:: SUPPLIED RECORDS

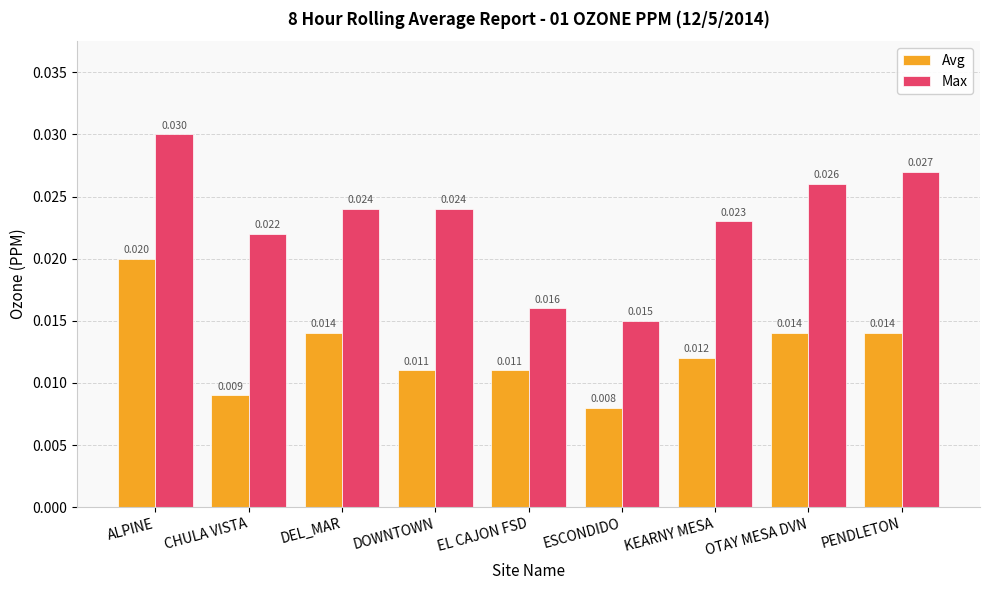

Rank the series by their maximum value, from lowest to highest.

Avg, Max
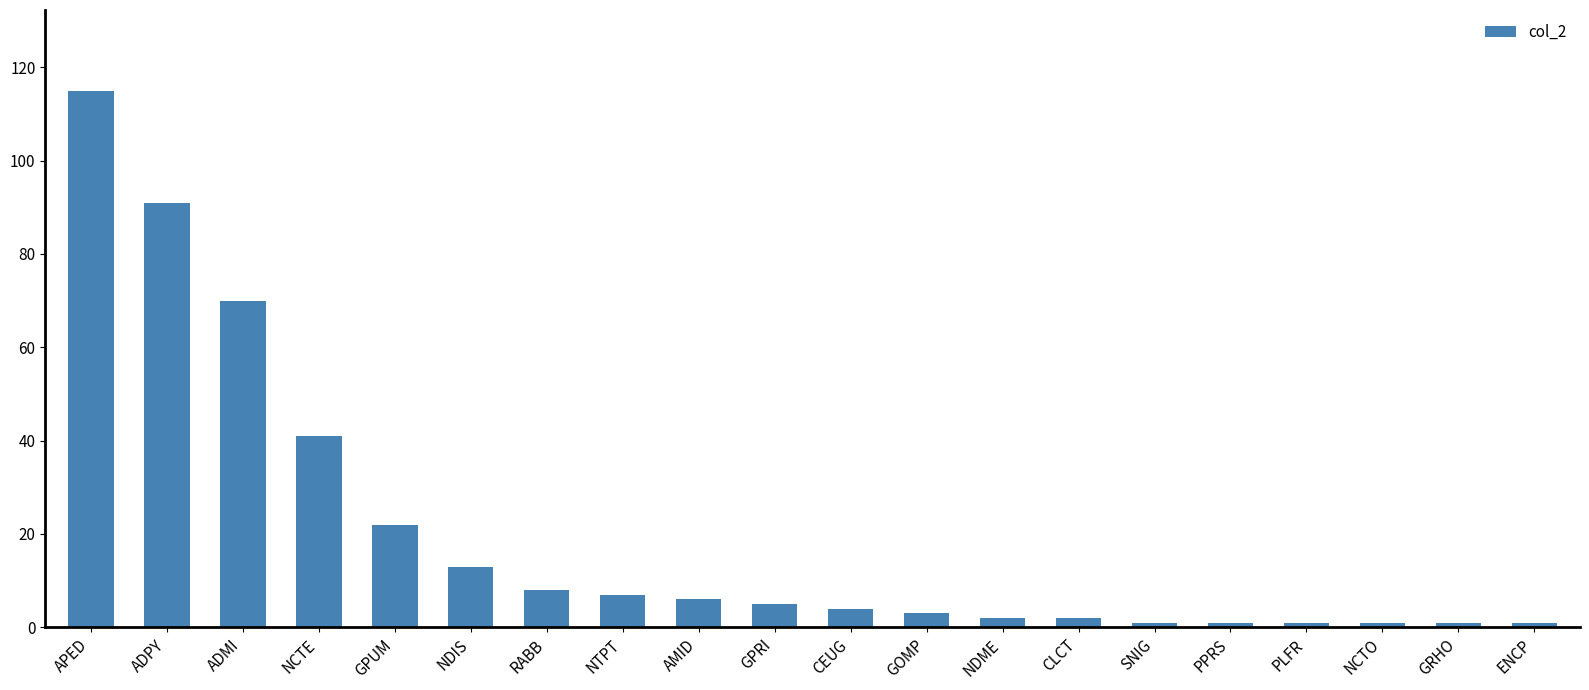

True or false: the data shows 130 at ADPY.

False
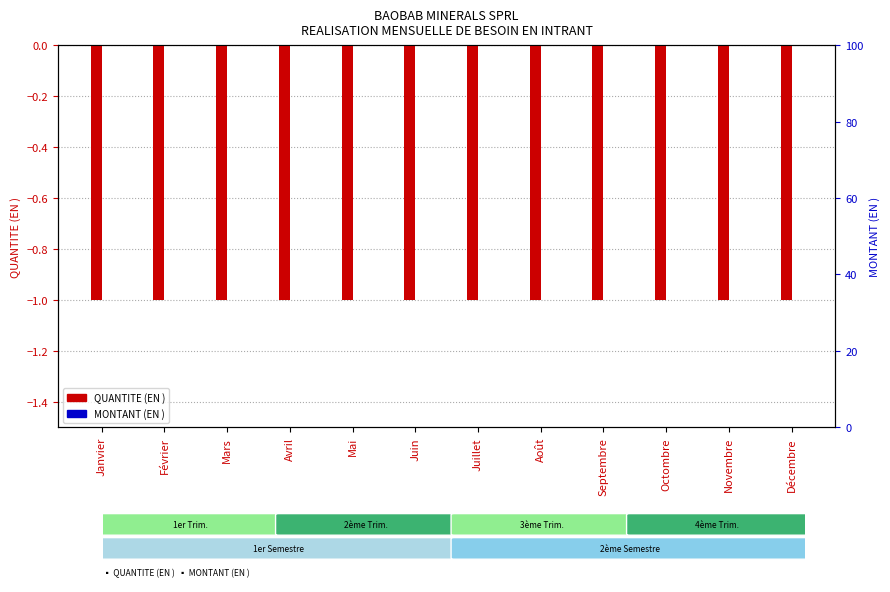

True or false: QUANTITE (EN ) has a value of 0 at Avril.

False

::::

Return the lines of all the records above word for word, leaving the pictures out of your answer.

Rank the series by their maximum value, from lowest to highest.

Avg, Max

True or false: the data shows 130 at ADPY.

False

True or false: QUANTITE (EN ) has a value of 0 at Avril.

False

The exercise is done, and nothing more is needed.